[p. 287]

DCCCXXXVI

Rémission octroyée à Jean Bourdeau, charpentier de Courlay, pour le meurtre de sa femme qui le trompait avec Macé Boutin.

  • B AN JJ. 152, n° 181, fol. 100 v°
  • a P. Guérin, Archives historiques du Poitou, 24, p. 287-289
D'après a.

Charles, etc. Savoir faisons à touz, presens et avenir, de [p. 288] la partie des amis charnelz de Jehan Bourdeau, charpentier, demourant en la parroisse de Courlé, chargié de trois petites filles, nous a esté humblement exposé que jà pieça lui fut dit et notiffié par plusieurs, tant des amis de Jehanne sa femme comme des siens, que Massé Boutin repairoit charnelement et aloit souvent avec sa femme en son hostel, et qui s'en preist garde. Lequel Bourdeau, lui doubtant de ce, dist par pluseurs fois au dit Boutin qu'il ne alast ne venist plus en son dit hostel, et qu'il lui en desplairoit, ou autrement il le courrouceroit. Et depuis, c'est assavoir le jeudi après la Thiffaine l'an mil CCC IIIIXX et seze, ainsi qu'il estoit venu au marchié en la ville de Bersuyre, fu dit au dit Bourdea par aucuns ses amis que le dit Boutin estoit en son dit hostel et couchoit charnelment avec la dicte Jehanne, sa femme. Lequel Bourdea s'en ala hastivement à son dit hostel et trouva l'uis fermé de chevilles et estoit dedens le dit Boutin et sa dicte femme, et à grant paine vouldrent ouvrir l'uis, et quant le dit huis fut ouvert, le dit Boutin s'en volt fouyr, et avoit le dit Bourdea, quant il entra dedens, en sa main un couteau qui bien povoit valoir X deniers tournois ou environ, et en vouloit ferir le dit Boutin. Et quant la dicte Jehanne vit qu'il vouloit ferir le dit Boutin, ycellui Boutin et elle se prindrent au corps dudit Bourdea, et en le tenant ilz cheurent touz troiz ensemble l'un sur l'autre, et estoit le dit Bourdeau dessoubz, et en cheant le dit Bourdea frappa le dit cousteau entre les costes de sa dicte femme et tant que mort s'en ensuy en la personne d'elle. Pour occasion duquel fait le dit Bourdea, doubtant rigueur de justice s'est absenté du dit païs où il n'oseroit jamais retourner, et sont ses dictes filles en aventure de querir leur pain, se par nous ne lui est sur ce impartie nostre grace et misericorde, si comme il dit, requerant humblement ycelle. Pour quoy nous, ces choses considérées et que le dit suppliant a esté tous jours homme de bonne vie, [p. 289] renommée et honneste conversacion, etc., au dit Bourdea ou cas dessus dit, etc., avons quictié, remis et pardonné, etc. Si donnons en mandement au bailli de Touraine et des ressors et Exempcions d'Anjou, de Poitou et du Maine et à touz noz autres justiciers, etc. Donné à Paris, ou mois de septembre l'an de grace mil CCC IIIIXX et dix sept, et de nostre regne le XVIIe.
Par le roy, Le Besgue de Yillaines1, le sire d'Osmont2, messire Morisse de Tresiguidi3, messire Jacques de Mommor4 et autres presens. J. de Scepeaux.

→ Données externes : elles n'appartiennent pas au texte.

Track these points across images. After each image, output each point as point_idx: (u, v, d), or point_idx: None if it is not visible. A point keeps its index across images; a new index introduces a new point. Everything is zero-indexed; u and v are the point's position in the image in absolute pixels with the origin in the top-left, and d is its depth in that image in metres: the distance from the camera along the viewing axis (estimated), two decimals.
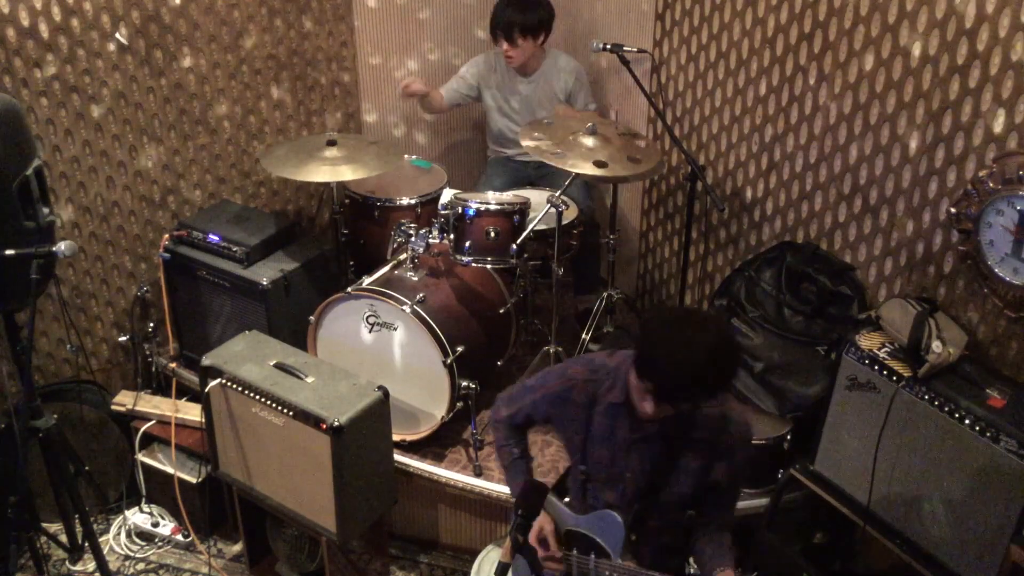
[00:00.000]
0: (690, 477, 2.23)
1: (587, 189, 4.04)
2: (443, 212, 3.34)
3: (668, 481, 2.24)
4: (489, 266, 3.39)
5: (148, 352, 3.83)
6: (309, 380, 2.96)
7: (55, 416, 2.98)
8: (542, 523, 2.35)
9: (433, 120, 4.48)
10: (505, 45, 3.88)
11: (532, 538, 2.35)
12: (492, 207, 3.28)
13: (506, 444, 2.50)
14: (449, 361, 3.21)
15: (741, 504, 3.22)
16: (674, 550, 2.39)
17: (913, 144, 2.88)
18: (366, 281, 3.36)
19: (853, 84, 3.03)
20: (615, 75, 4.16)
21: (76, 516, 3.17)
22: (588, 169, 3.22)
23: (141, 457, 3.59)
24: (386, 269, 3.45)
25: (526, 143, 3.32)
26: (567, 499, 2.48)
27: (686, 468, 2.22)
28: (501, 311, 3.54)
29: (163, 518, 3.60)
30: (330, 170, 3.43)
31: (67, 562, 3.41)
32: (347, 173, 3.44)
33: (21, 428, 2.87)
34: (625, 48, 3.62)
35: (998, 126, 2.59)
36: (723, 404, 2.22)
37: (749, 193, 3.58)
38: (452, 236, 3.30)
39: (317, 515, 3.01)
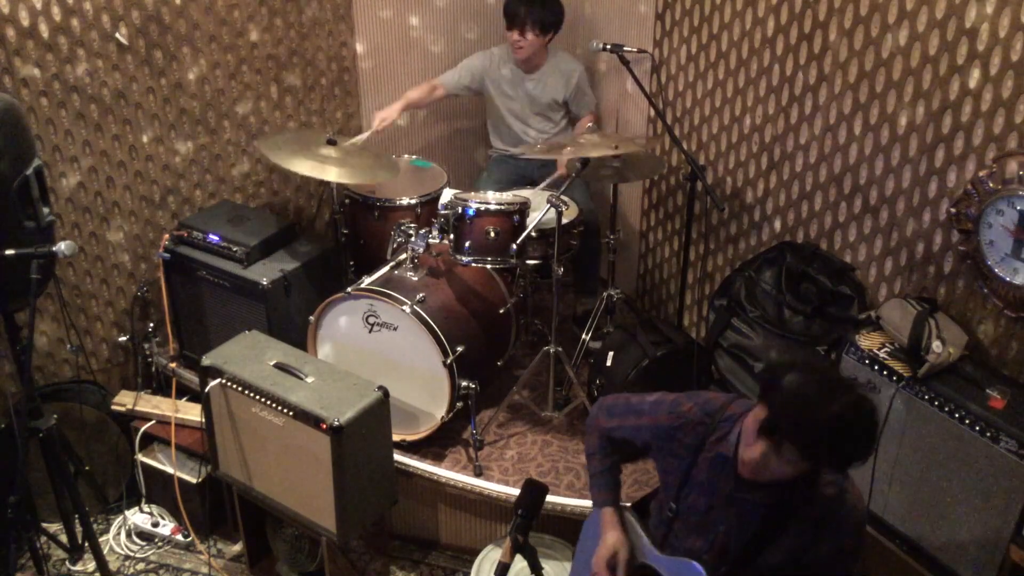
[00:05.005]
0: (785, 551, 2.09)
1: (587, 189, 4.04)
2: (443, 212, 3.34)
3: (763, 550, 2.10)
4: (489, 266, 3.39)
5: (148, 352, 3.83)
6: (309, 380, 2.96)
7: (55, 416, 2.98)
8: (617, 547, 2.25)
9: (434, 120, 4.48)
10: (516, 35, 3.89)
11: (601, 561, 2.25)
12: (492, 207, 3.28)
13: (597, 453, 2.38)
14: (449, 361, 3.21)
15: None
16: None
17: (913, 144, 2.88)
18: (366, 281, 3.36)
19: (853, 84, 3.03)
20: (615, 75, 4.17)
21: (76, 516, 3.17)
22: (602, 150, 3.20)
23: (141, 457, 3.59)
24: (386, 269, 3.45)
25: (532, 156, 3.30)
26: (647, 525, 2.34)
27: (786, 543, 2.08)
28: (501, 311, 3.54)
29: (163, 518, 3.60)
30: (319, 167, 3.38)
31: (67, 562, 3.41)
32: (346, 177, 3.41)
33: (21, 428, 2.87)
34: (625, 48, 3.62)
35: (998, 126, 2.60)
36: (842, 487, 2.07)
37: (749, 193, 3.59)
38: (452, 236, 3.30)
39: (317, 515, 3.01)
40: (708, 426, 2.14)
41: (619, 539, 2.28)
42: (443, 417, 3.33)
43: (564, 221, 3.38)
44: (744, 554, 2.13)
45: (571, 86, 4.06)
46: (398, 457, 3.31)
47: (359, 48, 4.16)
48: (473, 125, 4.57)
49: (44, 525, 3.35)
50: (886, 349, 2.77)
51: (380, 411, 2.96)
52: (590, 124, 3.42)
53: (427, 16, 4.27)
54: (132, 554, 3.54)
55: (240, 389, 2.98)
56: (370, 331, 3.33)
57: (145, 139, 3.68)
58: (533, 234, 3.32)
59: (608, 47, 3.63)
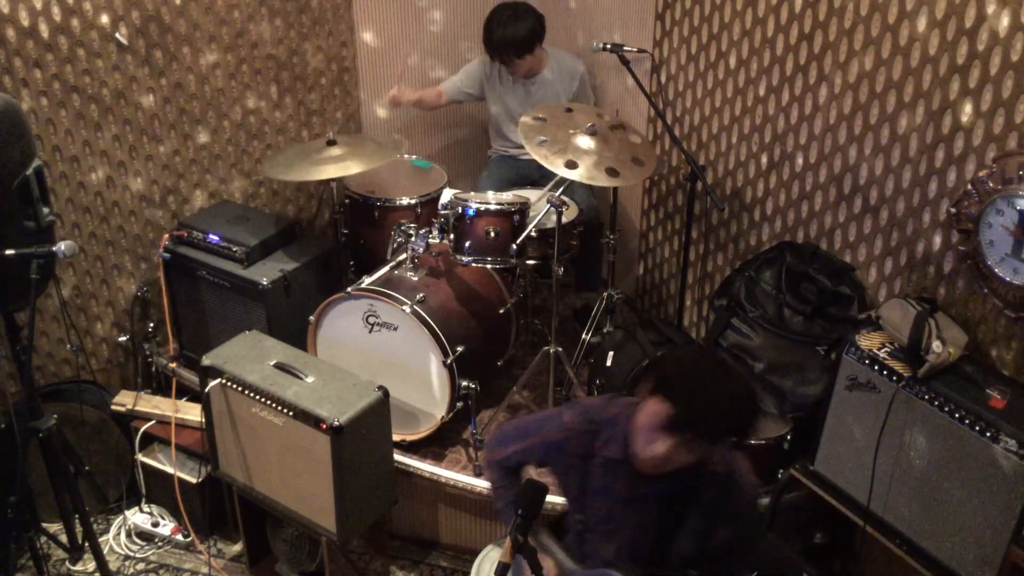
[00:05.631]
0: (693, 538, 2.14)
1: (588, 188, 4.04)
2: (443, 212, 3.34)
3: (671, 542, 2.15)
4: (489, 266, 3.39)
5: (148, 352, 3.83)
6: (309, 380, 2.96)
7: (55, 416, 2.98)
8: (547, 567, 2.25)
9: (433, 120, 4.48)
10: (509, 68, 3.92)
11: None
12: (492, 207, 3.28)
13: (501, 486, 2.41)
14: (449, 361, 3.21)
15: None
16: None
17: (913, 144, 2.88)
18: (366, 281, 3.36)
19: (853, 84, 3.03)
20: (615, 75, 4.16)
21: (76, 516, 3.17)
22: (602, 180, 3.20)
23: (141, 457, 3.59)
24: (386, 269, 3.46)
25: (539, 160, 3.27)
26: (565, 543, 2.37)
27: (690, 529, 2.13)
28: (501, 311, 3.54)
29: (163, 518, 3.60)
30: (332, 167, 3.44)
31: (67, 562, 3.41)
32: (352, 167, 3.45)
33: (21, 428, 2.87)
34: (625, 48, 3.62)
35: (998, 126, 2.59)
36: (730, 463, 2.13)
37: (749, 193, 3.58)
38: (452, 236, 3.30)
39: (317, 515, 3.01)
40: (592, 433, 2.17)
41: (545, 560, 2.28)
42: (443, 417, 3.33)
43: (564, 221, 3.37)
44: (655, 551, 2.17)
45: (575, 86, 4.05)
46: (398, 457, 3.31)
47: (359, 47, 4.16)
48: (473, 125, 4.57)
49: (44, 525, 3.35)
50: (886, 349, 2.77)
51: (380, 411, 2.96)
52: (590, 123, 3.41)
53: (429, 15, 4.27)
54: (132, 554, 3.54)
55: (240, 389, 2.98)
56: (370, 331, 3.33)
57: (145, 139, 3.68)
58: (533, 234, 3.32)
59: (608, 47, 3.62)
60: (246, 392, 2.97)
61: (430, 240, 3.41)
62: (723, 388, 1.97)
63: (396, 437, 3.28)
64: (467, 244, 3.29)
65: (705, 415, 1.95)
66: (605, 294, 3.82)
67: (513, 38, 3.83)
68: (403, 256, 3.47)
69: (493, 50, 3.90)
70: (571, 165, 3.19)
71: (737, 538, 2.17)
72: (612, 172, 3.21)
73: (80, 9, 3.36)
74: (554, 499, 3.07)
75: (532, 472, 2.40)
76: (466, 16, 4.33)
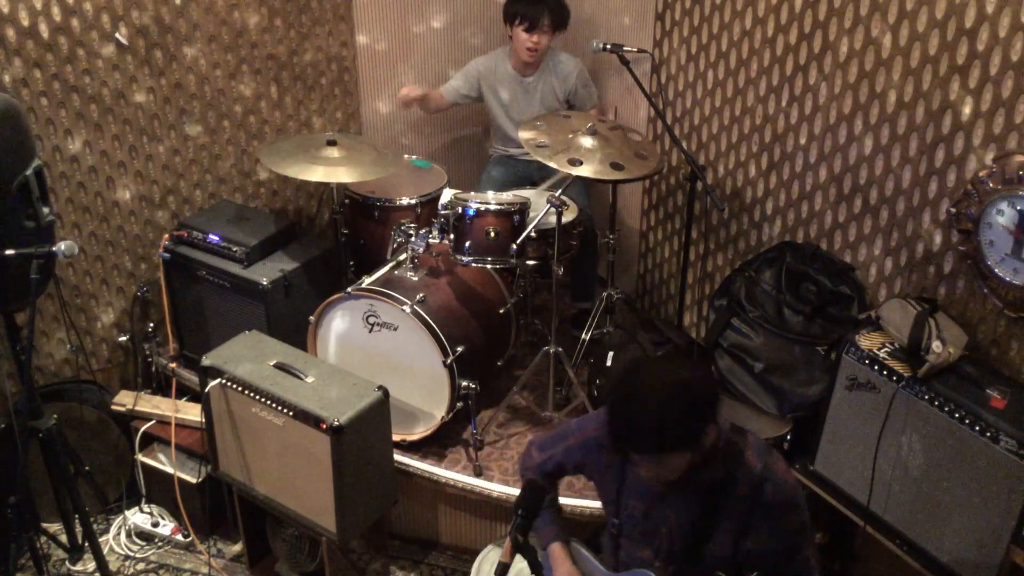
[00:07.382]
0: (729, 537, 2.11)
1: (584, 192, 4.04)
2: (443, 212, 3.34)
3: (707, 540, 2.12)
4: (489, 266, 3.39)
5: (148, 352, 3.83)
6: (309, 380, 2.96)
7: (55, 416, 2.98)
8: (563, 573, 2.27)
9: (433, 119, 4.47)
10: (534, 37, 3.85)
11: None
12: (492, 207, 3.28)
13: None
14: (449, 361, 3.21)
15: None
16: None
17: (913, 144, 2.88)
18: (366, 281, 3.36)
19: (853, 84, 3.03)
20: (615, 75, 4.16)
21: (76, 516, 3.17)
22: (605, 173, 3.20)
23: (141, 457, 3.59)
24: (386, 269, 3.45)
25: (543, 161, 3.26)
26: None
27: (725, 527, 2.10)
28: (501, 311, 3.54)
29: (163, 518, 3.60)
30: (327, 171, 3.43)
31: (67, 562, 3.41)
32: (344, 175, 3.44)
33: (21, 428, 2.87)
34: (625, 48, 3.62)
35: (998, 126, 2.59)
36: (765, 459, 2.11)
37: (749, 193, 3.58)
38: (452, 236, 3.30)
39: (317, 515, 3.01)
40: None
41: (569, 571, 2.29)
42: (443, 417, 3.33)
43: (564, 221, 3.37)
44: (690, 549, 2.15)
45: (569, 85, 4.05)
46: (398, 457, 3.31)
47: (359, 48, 4.16)
48: (474, 124, 4.57)
49: (44, 525, 3.35)
50: (886, 349, 2.77)
51: (380, 411, 2.96)
52: (589, 124, 3.41)
53: (428, 13, 4.27)
54: (132, 554, 3.54)
55: (240, 389, 2.98)
56: (370, 331, 3.33)
57: (145, 139, 3.68)
58: (533, 234, 3.32)
59: (608, 47, 3.62)
60: (246, 392, 2.97)
61: (430, 240, 3.40)
62: (621, 406, 1.95)
63: (396, 437, 3.28)
64: (467, 244, 3.29)
65: (617, 439, 1.97)
66: (605, 294, 3.82)
67: (557, 8, 3.86)
68: (403, 256, 3.46)
69: (531, 8, 3.83)
70: (575, 163, 3.19)
71: (781, 540, 2.11)
72: (617, 166, 3.21)
73: (80, 9, 3.36)
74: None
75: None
76: (468, 15, 4.33)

1 Le Bègue de Villaines, chambellan de Charles VI dès 1380, fut gouverneur de la Rochelle et se trouvait dans cette ville le 13 avril 1390. A la fin de cette année, en novembre, il fut envoyé vers le roi de Castille et, le 14 avril 1391, il reçut une autre mission vers le même prince. On peut voir dans le Religieux de Saint-Denis comment les ducs de Berry et de Bourgogne, méconnaissant ses longs services, le firent jeter en prison.
2 Pierre II dit Hutin, sire d'Aumont, de Méru, etc., premier chambellan de Charles VI. Voy. ci-dessus, p. 205 note 2.
3 En 1378, Maurice de Tresiguidy, chevalier, était capitaine de Hennebont; en juillet 1380, il fut chargé par le roi d'une mission en Espagne, et l'année suivante nommé capitaine de la ville de Paris. (Dom Morice, Preuves de l'histoire de Bretagne, etc., t. II, p. 187, 193, 283, 374.)
4 Une notice a été consacrée à Jacques de Montmor et à son frère Morelet, dans notre tome IV, p. 244.